Sur les conclusions à fin d'annulation :

4. Aux termes de l'article L. 211-2 du code des relations entre le public et l'administration : " Les personnes physiques ou morales ont le droit d'être informées sans délai des motifs des décisions administratives individuelles défavorables qui les concernent. / A cet effet, doivent être motivées les décisions qui : / 1° Restreignent l'exercice des libertés publiques ou, de manière générale, constituent une mesure de police () ". La décision par laquelle un préfet rejette une demande de titre de séjour constitue une mesure de police qui doit être motivée en application de ces dispositions. Aux termes de l'article L. 232-4 du même code : " Une décision implicite intervenue dans les cas où la décision explicite aurait dû être motivée n'est pas illégale du seul fait qu'elle n'est pas assortie de cette motivation. / Toutefois, à la demande de l'intéressé, formulée dans les délais du recours contentieux, les motifs de toute décision implicite de rejet devront lui être communiqués dans le mois suivant cette demande () ".

5. Il ressort des pièces du dossier que M. C a demandé, par un courrier du 11 novembre 2023, réceptionné par les services de la préfecture du Val-d'Oise le 17 novembre 2023, la communication des motifs du refus de sa demande de titre de séjour née du silence gardé par le préfet du Val d'Oise sur sa demande de titre de séjour reçue en préfecture le 16 décembre 2021. Dès lors que l'administration n'a pas répondu à cette demande dans le délai d'un mois prévu par les dispositions précitées de l'article L. 232-4 du code des relations entre le public et l'administration, M. C est fondé à soutenir que le préfet du Val-d'Oise a méconnu l'obligation de motivation qui s'imposait à lui conformément aux dispositions de l'article L. 211-2 du code des relations entre le public et l'administration.

6. Il résulte de ce qui précède, et sans qu'il soit besoin de se prononcer sur l'autre moyen de la requête, que la décision par laquelle le préfet Val-d'Oise a rejeté la demande de titre de séjour de M. C doit être annulée.

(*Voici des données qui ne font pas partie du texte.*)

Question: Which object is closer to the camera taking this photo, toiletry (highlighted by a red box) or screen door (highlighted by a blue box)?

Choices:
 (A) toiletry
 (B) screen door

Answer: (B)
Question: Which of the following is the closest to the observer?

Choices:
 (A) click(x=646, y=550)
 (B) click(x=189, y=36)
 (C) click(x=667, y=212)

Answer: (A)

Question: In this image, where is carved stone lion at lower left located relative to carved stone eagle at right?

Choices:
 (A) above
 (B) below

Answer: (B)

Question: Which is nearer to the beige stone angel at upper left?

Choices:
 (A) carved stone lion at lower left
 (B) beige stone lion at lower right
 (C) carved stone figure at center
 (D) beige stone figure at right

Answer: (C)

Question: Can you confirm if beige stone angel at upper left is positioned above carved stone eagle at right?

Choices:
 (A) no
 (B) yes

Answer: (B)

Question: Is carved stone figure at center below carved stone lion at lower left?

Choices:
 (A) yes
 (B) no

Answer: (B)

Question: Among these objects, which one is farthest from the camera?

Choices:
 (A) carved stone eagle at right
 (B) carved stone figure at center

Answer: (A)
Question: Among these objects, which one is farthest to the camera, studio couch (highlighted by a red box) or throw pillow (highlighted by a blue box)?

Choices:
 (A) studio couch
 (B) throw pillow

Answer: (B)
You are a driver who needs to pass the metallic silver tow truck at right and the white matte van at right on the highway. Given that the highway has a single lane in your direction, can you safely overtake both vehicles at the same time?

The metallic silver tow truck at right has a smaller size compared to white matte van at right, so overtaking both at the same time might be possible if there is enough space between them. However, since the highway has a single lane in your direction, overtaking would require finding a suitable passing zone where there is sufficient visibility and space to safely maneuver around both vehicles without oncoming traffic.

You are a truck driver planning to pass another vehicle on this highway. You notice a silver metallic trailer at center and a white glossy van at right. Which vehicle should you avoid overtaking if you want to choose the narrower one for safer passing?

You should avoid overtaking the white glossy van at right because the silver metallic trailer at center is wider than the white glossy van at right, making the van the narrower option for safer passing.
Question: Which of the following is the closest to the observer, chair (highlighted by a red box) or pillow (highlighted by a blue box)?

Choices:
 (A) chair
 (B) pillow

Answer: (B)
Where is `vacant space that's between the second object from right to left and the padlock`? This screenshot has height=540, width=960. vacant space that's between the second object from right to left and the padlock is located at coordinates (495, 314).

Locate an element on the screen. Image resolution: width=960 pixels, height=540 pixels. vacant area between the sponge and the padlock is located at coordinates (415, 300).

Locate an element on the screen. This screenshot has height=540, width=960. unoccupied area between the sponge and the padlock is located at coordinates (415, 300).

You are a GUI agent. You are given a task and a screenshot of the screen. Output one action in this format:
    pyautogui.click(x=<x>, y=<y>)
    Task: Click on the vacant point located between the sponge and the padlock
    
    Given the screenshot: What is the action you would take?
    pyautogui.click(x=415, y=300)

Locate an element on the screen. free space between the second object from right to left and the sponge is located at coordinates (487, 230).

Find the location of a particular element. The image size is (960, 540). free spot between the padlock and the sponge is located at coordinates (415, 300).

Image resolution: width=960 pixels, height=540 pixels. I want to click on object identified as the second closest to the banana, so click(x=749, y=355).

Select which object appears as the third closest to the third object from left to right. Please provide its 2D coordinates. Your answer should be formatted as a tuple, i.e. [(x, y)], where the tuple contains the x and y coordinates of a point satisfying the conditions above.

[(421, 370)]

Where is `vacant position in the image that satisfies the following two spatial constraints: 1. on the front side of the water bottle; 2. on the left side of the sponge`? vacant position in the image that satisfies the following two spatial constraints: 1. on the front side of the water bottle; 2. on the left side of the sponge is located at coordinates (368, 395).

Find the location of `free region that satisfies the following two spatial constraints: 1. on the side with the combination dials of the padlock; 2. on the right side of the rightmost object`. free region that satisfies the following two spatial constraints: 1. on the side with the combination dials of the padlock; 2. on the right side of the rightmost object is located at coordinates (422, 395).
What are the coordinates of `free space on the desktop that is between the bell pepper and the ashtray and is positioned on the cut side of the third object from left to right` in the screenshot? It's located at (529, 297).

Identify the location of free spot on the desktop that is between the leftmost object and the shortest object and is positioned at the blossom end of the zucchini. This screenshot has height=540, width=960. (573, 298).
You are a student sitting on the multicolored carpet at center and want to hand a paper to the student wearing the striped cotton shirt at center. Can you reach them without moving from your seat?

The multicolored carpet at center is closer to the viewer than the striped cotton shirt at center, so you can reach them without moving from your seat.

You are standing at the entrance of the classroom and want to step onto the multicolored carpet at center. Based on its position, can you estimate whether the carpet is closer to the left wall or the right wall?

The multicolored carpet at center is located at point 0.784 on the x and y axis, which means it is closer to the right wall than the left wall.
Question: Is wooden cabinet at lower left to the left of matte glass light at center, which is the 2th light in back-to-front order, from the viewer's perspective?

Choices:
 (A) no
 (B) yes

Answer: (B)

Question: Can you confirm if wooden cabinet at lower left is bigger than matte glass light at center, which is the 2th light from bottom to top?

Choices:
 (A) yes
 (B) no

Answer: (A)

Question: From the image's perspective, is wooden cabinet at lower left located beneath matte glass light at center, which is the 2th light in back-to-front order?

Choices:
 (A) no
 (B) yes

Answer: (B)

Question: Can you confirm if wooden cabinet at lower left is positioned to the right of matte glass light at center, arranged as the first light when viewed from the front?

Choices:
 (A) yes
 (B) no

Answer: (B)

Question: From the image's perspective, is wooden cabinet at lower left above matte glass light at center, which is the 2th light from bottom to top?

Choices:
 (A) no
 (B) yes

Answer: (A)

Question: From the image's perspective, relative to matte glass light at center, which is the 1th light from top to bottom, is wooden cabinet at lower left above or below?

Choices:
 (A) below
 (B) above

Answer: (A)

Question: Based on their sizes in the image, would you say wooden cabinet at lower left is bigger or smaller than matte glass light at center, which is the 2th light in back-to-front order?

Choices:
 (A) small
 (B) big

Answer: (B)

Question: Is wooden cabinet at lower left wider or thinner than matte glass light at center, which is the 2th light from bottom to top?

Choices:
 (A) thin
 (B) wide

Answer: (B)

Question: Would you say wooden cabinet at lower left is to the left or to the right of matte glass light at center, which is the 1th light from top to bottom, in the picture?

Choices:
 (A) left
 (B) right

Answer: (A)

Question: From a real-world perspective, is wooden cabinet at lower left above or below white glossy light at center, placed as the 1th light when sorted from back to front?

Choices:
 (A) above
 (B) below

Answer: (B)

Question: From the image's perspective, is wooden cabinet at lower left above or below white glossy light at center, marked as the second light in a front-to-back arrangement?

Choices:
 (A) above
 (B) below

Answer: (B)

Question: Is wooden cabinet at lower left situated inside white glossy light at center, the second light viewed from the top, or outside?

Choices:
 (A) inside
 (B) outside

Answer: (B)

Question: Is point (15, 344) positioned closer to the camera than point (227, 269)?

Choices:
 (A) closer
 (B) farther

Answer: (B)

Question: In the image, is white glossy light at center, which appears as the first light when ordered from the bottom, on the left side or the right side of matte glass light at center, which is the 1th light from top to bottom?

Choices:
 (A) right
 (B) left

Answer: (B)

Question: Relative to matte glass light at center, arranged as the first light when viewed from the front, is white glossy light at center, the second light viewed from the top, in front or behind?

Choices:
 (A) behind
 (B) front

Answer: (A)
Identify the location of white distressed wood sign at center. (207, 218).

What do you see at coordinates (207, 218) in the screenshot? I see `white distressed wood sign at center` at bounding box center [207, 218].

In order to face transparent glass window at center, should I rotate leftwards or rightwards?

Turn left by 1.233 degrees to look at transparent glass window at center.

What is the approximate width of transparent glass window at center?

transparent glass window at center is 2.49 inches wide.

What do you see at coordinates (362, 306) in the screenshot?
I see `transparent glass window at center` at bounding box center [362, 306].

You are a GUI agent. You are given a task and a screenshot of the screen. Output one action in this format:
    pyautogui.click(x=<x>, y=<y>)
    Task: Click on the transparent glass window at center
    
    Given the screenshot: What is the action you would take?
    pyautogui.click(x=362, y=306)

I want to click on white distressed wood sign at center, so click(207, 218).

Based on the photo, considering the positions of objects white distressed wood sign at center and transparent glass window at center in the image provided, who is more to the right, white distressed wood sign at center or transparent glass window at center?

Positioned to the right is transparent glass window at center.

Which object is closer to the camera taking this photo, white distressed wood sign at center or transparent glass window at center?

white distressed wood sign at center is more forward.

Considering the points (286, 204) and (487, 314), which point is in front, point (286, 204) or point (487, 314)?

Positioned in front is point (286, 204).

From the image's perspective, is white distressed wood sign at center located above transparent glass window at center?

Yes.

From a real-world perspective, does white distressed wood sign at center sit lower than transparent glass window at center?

Sur les conclusions aux fins d'injonction et d'astreinte :

7. Eu égard à la nature du moyen d'annulation retenu, le présent jugement implique seulement qu'il soit enjoint au préfet du Val-d'Oise, ou au préfet territorialement compétent, de réexaminer la situation de M. C. Par suite, il y a lieu d'enjoindre au préfet du Val-d'Oise, ou au préfet territorialement compétent de procéder à ce réexamen dans un délai de deux mois à compter de la notification du jugement. Il n'y a pas lieu, dans l'immédiat, d'assortir cette injonction d'une astreinte.

Sur les frais du litige :

8. Dans les circonstances de l'espèce, il n'y a pas lieu de mettre à la charge de l'État le versement d'une somme sur le fondement de l'article L. 761-1 du code de justice administrative.

D E C I D E :

Article 1er : La décision implicite par laquelle le préfet du Val-d'Oise a rejeté la demande de titre de séjour de M. C est annulée.

Article 2 : Il est enjoint au préfet du Val-d'Oise, ou au préfet territorialement compétent, de procéder au réexamen de la demande de M. C dans le délai de deux mois à compter de la notification du présent jugement.

Article 3 : Le surplus des conclusions de la requête est rejeté.

Article 4 : Le présent jugement sera notifié à M. B C, à Me Goeau-Brissonniere et au préfet du Val-d'Oise.

Délibéré après l'audience du 1er avril 2025, à laquelle siégeaient :

M. Bertoncini, président,

Mme Cuisinier-Heissler, première conseillère,

M. Jacquinot, conseiller,

Rendu public par mise à disposition au greffe le 29 avril 2025.

Le rapporteur,

signé

M. Jacquinot

Le président,

signé

T. Bertoncini La greffière,

signé

M. A

La République mande et ordonne au préfet du Val-d'Oise en ce qui le concerne ou à tous commissaires de justice à ce requis en ce qui concerne les voies de droit commun contre les parties privées, de pourvoir à l'exécution de la présente décision.